## Task brief
Lines below that include "throws" are the answer; copy each one.

(Listed records)

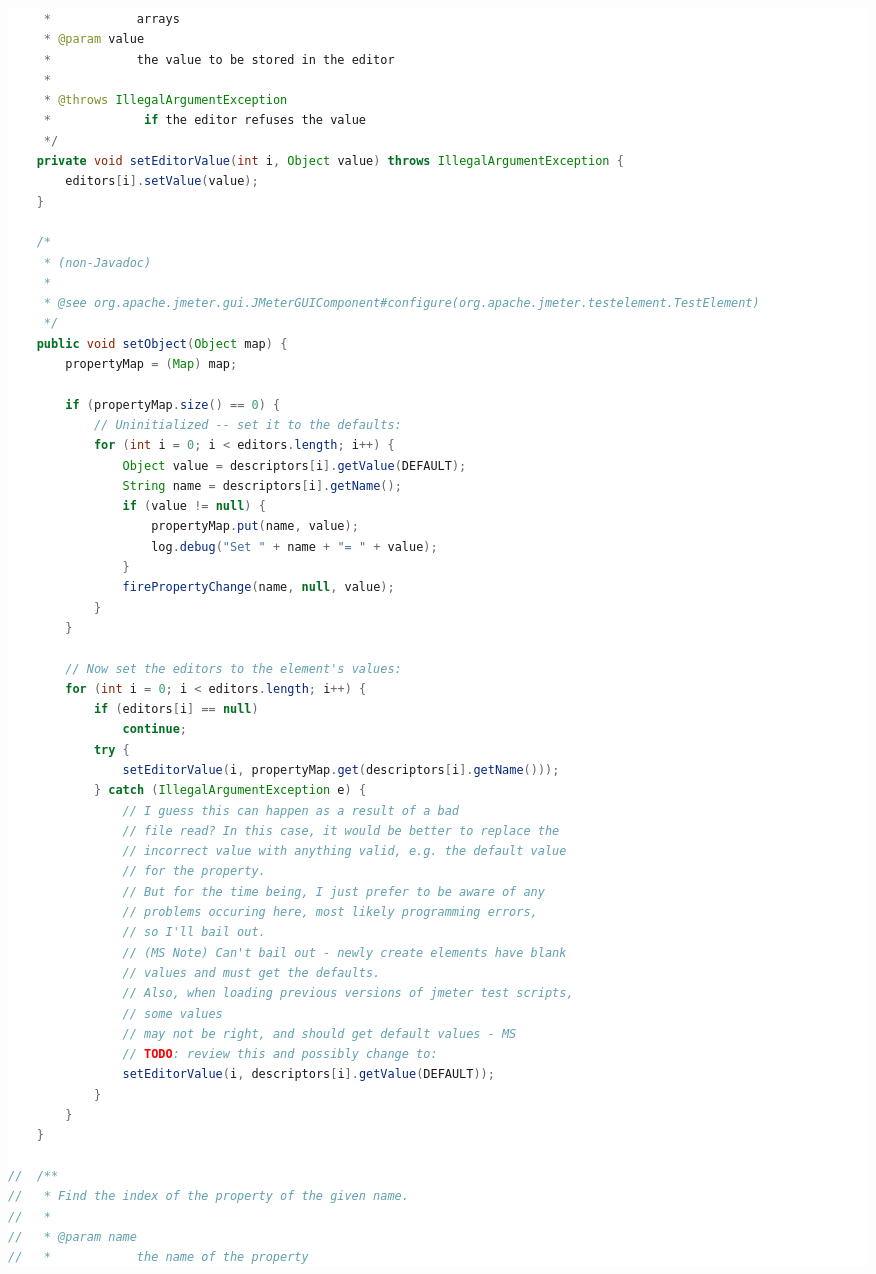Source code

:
 ```java
	 *            arrays
	 * @param value
	 *            the value to be stored in the editor
	 * 
	 * @throws IllegalArgumentException
	 *             if the editor refuses the value
	 */
	private void setEditorValue(int i, Object value) throws IllegalArgumentException {
		editors[i].setValue(value);
	}

	/*
	 * (non-Javadoc)
	 * 
	 * @see org.apache.jmeter.gui.JMeterGUIComponent#configure(org.apache.jmeter.testelement.TestElement)
	 */
	public void setObject(Object map) {
		propertyMap = (Map) map;

		if (propertyMap.size() == 0) {
			// Uninitialized -- set it to the defaults:
			for (int i = 0; i < editors.length; i++) {
				Object value = descriptors[i].getValue(DEFAULT);
				String name = descriptors[i].getName();
				if (value != null) {
					propertyMap.put(name, value);
					log.debug("Set " + name + "= " + value);
				}
				firePropertyChange(name, null, value);
			}
		}

		// Now set the editors to the element's values:
		for (int i = 0; i < editors.length; i++) {
			if (editors[i] == null)
				continue;
			try {
				setEditorValue(i, propertyMap.get(descriptors[i].getName()));
			} catch (IllegalArgumentException e) {
				// I guess this can happen as a result of a bad
				// file read? In this case, it would be better to replace the
				// incorrect value with anything valid, e.g. the default value
				// for the property.
				// But for the time being, I just prefer to be aware of any
				// problems occuring here, most likely programming errors,
				// so I'll bail out.
				// (MS Note) Can't bail out - newly create elements have blank
				// values and must get the defaults.
				// Also, when loading previous versions of jmeter test scripts,
				// some values
				// may not be right, and should get default values - MS
				// TODO: review this and possibly change to:
				setEditorValue(i, descriptors[i].getValue(DEFAULT));
			}
		}
	}

//	/**
//	 * Find the index of the property of the given name.
//	 * 
//	 * @param name
//	 *            the name of the property
```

(End Listed records)

## Task response
	 * @throws IllegalArgumentException
	private void setEditorValue(int i, Object value) throws IllegalArgumentException {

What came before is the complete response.